━━━ Data shown ━━━
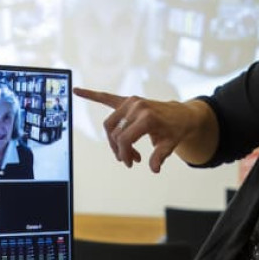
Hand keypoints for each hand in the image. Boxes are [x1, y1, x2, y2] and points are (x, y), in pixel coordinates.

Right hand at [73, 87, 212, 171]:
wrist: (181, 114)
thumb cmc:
━━━
━━━ Data shown ━━━
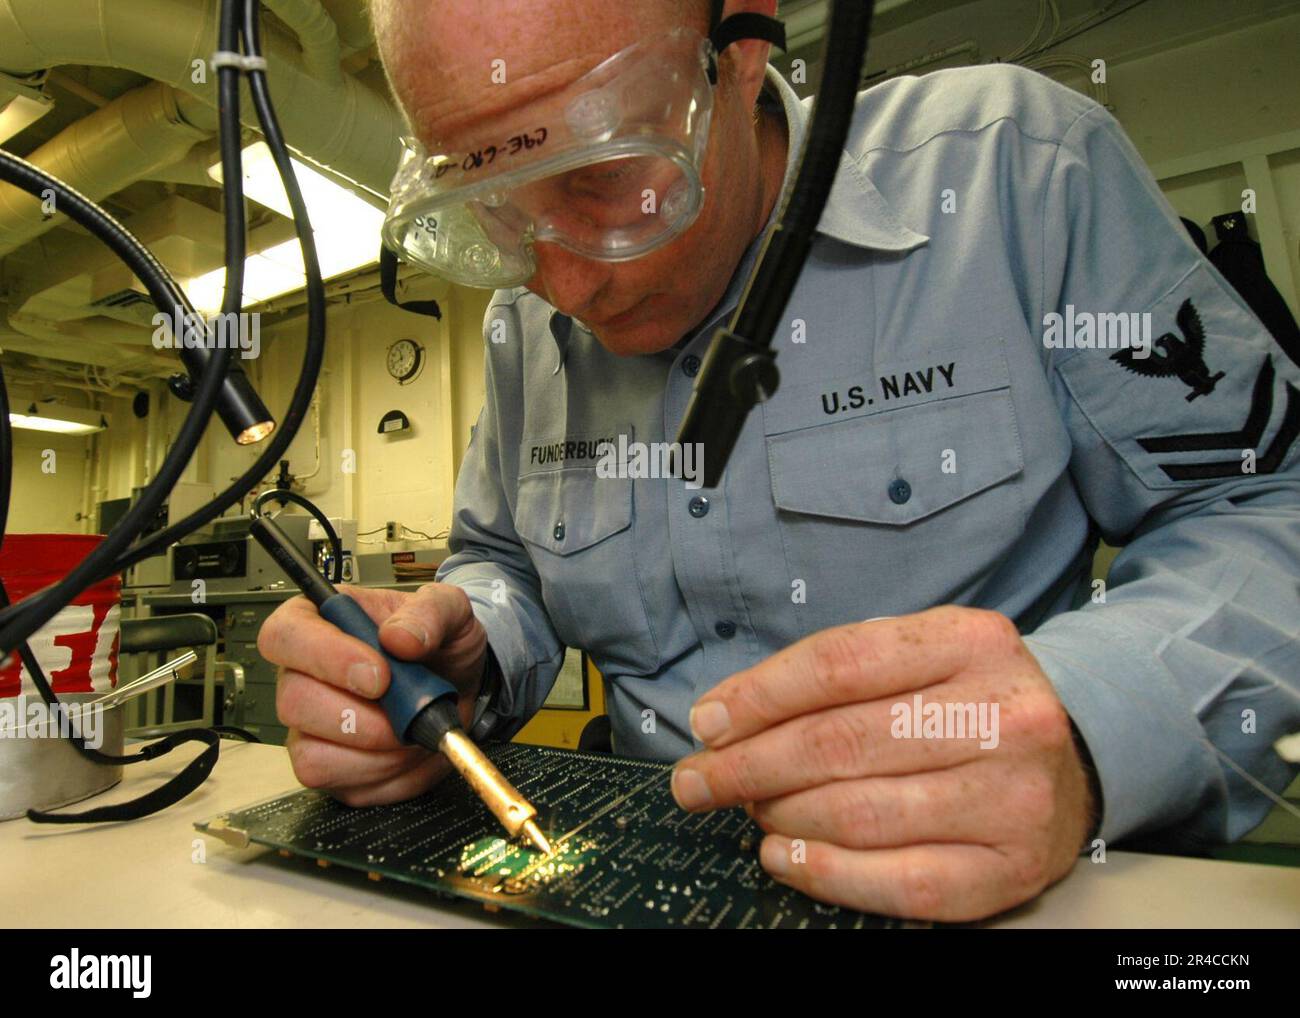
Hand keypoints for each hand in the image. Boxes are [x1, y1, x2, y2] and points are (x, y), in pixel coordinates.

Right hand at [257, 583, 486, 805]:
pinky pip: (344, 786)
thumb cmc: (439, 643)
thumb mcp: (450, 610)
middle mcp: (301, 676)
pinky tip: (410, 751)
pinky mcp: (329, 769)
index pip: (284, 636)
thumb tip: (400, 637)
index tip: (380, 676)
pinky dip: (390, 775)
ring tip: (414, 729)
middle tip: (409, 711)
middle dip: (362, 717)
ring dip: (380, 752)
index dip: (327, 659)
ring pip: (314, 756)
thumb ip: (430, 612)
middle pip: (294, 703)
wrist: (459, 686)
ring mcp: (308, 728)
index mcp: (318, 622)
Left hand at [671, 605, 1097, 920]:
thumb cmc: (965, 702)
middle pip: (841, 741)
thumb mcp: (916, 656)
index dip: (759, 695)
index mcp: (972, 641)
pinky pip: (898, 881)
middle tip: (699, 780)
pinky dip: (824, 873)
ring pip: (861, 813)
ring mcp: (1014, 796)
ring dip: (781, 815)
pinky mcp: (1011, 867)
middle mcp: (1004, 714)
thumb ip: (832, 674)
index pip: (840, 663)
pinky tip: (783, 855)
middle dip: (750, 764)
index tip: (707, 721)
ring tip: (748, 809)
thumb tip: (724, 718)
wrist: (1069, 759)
━━━
> _What you should do_: All that is needed is the exact run of lines above from the line containing "middle dip: (362, 717)" through the line containing "wrist: (1069, 759)", both of them included.

> _Response for this exercise_:
middle dip: (362, 717)
ring dip: (380, 752)
index dip: (327, 659)
ring pip: (314, 756)
thumb ip: (430, 612)
middle pip: (294, 703)
wrist: (459, 686)
ring mcp: (308, 728)
index mcp: (318, 622)
Left hand at [671, 605, 1097, 920]:
thumb cmc: (965, 702)
middle pip: (841, 741)
thumb mcp: (916, 656)
index dip: (759, 695)
index mcp: (972, 641)
pinky pip: (898, 881)
middle tip: (699, 780)
pinky dip: (824, 873)
ring pip: (861, 813)
ring mcp: (1014, 796)
ring dip: (781, 815)
pinky mcp: (1011, 867)
middle mcp: (1004, 714)
thumb ip: (832, 674)
index pip: (840, 663)
pinky tip: (783, 855)
middle dip: (750, 764)
index tip: (707, 721)
ring tip: (748, 809)
thumb tip: (724, 718)
wrist: (1069, 759)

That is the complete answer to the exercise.